Search code examples
haskellvectorstreamfusion

No stream fusion with unsafeUpdate_ in unboxed vector


Is it possible to maintain stream fusion when processing a vector if unsafeUpdate_ function is used to update some elements of a vector? The answer seems to be no in the test I did. For the code below, temporary vector is generated in upd function, as confirmed in the core:

module Main where
import Data.Vector.Unboxed as U

upd :: Vector Int -> Vector Int
upd v = U.unsafeUpdate_ v (U.fromList [0]) (U.fromList [2])

sum :: Vector Int -> Int
sum = U.sum . upd

main = print $ Main.sum $ U.fromList [1..3]

In the core, $wupd function is used in sum - as seen below, it generates new bytearray:

$wupd :: Vector Int -> Vector Int
$wupd =
  \ (w :: Vector Int) ->
    case w `cast` ... of _ { Vector ipv ipv1 ipv2 ->
    case main11 `cast` ... of _ { Vector ipv3 ipv4 ipv5 ->
    case main7 `cast` ... of _ { Vector ipv6 ipv7 ipv8 ->
    runSTRep
      (\ (@ s) (s :: State# s) ->
         case >=# ipv1 0 of _ {
           False -> case main6 ipv1 of wild { };
           True ->
             case newByteArray# (*# ipv1 8) (s `cast` ...)
             of _ { (# ipv9, ipv10 #) ->
             case (copyByteArray# ipv2 (*# ipv 8) ipv10 0 (*# ipv1 8) ipv9)
                  `cast` ...

There is a nice, tight loop in the core for sum function but just before that loop, there is a call to $wupd function, and so, a temporary generation.

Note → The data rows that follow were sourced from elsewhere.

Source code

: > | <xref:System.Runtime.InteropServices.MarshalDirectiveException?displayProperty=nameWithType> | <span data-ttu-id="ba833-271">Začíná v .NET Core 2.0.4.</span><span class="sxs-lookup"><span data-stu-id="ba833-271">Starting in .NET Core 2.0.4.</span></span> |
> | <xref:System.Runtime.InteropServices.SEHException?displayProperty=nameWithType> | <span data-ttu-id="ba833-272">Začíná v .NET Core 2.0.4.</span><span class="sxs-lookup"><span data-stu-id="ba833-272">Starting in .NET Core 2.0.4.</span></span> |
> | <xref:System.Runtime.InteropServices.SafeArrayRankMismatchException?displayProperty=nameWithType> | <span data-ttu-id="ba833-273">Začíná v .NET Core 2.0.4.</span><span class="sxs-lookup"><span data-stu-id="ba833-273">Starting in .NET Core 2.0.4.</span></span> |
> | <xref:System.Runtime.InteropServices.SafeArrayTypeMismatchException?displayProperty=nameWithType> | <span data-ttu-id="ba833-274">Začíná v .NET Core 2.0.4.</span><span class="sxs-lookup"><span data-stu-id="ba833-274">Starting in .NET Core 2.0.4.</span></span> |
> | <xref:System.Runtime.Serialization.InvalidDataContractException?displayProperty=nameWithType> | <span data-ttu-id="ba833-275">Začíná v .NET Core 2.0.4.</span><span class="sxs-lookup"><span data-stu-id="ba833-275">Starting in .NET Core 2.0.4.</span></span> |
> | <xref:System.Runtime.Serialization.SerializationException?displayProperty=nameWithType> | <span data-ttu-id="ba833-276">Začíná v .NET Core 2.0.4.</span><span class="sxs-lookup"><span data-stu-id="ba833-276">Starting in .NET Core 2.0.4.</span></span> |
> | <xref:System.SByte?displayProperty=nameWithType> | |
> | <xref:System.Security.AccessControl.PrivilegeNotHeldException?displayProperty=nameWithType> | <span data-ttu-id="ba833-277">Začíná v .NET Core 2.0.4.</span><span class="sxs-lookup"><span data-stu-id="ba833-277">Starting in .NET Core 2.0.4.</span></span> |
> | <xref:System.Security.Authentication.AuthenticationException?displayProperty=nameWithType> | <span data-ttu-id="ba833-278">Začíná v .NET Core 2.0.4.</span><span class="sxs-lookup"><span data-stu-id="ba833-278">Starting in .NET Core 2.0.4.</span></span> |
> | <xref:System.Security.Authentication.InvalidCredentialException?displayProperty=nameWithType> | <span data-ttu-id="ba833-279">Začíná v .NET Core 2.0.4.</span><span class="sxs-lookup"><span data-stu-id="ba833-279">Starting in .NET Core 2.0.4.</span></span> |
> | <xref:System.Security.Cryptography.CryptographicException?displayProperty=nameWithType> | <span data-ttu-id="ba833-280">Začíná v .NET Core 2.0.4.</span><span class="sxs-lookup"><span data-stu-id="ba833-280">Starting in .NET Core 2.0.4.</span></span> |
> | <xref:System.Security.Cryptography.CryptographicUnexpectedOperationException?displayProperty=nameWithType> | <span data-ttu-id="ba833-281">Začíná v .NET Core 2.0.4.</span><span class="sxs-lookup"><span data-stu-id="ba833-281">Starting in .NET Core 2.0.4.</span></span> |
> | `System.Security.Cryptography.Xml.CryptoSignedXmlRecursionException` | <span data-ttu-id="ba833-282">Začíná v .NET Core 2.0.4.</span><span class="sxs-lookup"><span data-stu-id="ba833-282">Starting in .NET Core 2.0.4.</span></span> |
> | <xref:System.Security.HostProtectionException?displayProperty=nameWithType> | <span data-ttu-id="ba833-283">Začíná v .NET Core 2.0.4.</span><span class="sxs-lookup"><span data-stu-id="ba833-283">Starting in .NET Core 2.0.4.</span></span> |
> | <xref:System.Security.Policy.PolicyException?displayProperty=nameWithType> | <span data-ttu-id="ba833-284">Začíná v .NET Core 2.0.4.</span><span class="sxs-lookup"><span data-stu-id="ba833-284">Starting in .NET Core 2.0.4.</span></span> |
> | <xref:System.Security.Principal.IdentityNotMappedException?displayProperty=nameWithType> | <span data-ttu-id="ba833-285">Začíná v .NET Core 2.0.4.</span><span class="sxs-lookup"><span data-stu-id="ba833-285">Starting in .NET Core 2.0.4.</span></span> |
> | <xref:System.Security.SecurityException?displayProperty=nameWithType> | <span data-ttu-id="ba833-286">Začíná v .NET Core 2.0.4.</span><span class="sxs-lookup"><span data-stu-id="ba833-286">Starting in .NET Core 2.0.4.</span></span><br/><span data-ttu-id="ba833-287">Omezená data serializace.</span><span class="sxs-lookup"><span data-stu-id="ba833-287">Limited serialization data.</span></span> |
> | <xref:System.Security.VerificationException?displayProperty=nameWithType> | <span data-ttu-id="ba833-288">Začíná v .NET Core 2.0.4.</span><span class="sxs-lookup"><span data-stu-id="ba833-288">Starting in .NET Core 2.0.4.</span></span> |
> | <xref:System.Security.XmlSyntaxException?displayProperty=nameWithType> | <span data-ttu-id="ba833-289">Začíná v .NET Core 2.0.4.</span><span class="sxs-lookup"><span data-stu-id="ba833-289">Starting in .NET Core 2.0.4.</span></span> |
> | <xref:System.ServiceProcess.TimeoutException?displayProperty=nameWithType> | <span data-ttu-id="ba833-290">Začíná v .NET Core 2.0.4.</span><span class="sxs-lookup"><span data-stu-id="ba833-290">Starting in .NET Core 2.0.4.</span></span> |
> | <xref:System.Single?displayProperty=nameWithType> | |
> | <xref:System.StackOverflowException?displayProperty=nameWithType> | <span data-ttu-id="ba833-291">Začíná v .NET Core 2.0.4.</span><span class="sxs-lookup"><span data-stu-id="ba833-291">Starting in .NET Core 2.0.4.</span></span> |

Is there a way to avoid temporary generation in the example here? The way I think about it, updating a vector in index i is the case of parsing a stream but only acting on the stream in index i (skipping the rest), and replacing the element there with another element. So, updating a vector in an arbitrary location shouldn't break stream fusion, right?


Solution

  • I can't be 100% sure, because with vector it's turtles all the way down (you never really reach the actual implementation, there's always another indirection), but as far as I understand it, the update variants force a new temporary through cloning:

    unsafeUpdate_ :: (Vector v a, Vector v Int) => v a -> v Int -> v a -> v a
    {-# INLINE unsafeUpdate_ #-}
    unsafeUpdate_ v is w
      = unsafeUpdate_stream v (Stream.zipWith (,) (stream is) (stream w))
    
    unsafeUpdate_stream :: Vector v a => v a -> Stream (Int,a) -> v a
    {-# INLINE unsafeUpdate_stream #-}
    unsafeUpdate_stream = modifyWithStream M.unsafeUpdate
    

    and modifyWithStream calls clone (and new),

    modifyWithStream :: Vector v a
                     => (forall s. Mutable v s a -> Stream b -> ST s ())
                     -> v a -> Stream b -> v a
    {-# INLINE modifyWithStream #-}
    modifyWithStream p v s = new (New.modifyWithStream p (clone v) s)
    
    new :: Vector v a => New v a -> v a
    {-# INLINE_STREAM new #-}
    new m = m `seq` runST (unsafeFreeze =<< New.run m)
    
    -- | Convert a vector to an initialiser which, when run, produces a copy of
    -- the vector.
    clone :: Vector v a => v a -> New v a
    {-# INLINE_STREAM clone #-}
    clone v = v `seq` New.create (
      do
        mv <- M.new (length v)
        unsafeCopy mv v
        return mv)
    

    and I see no way that vector would get rid of that unsafeCopy again.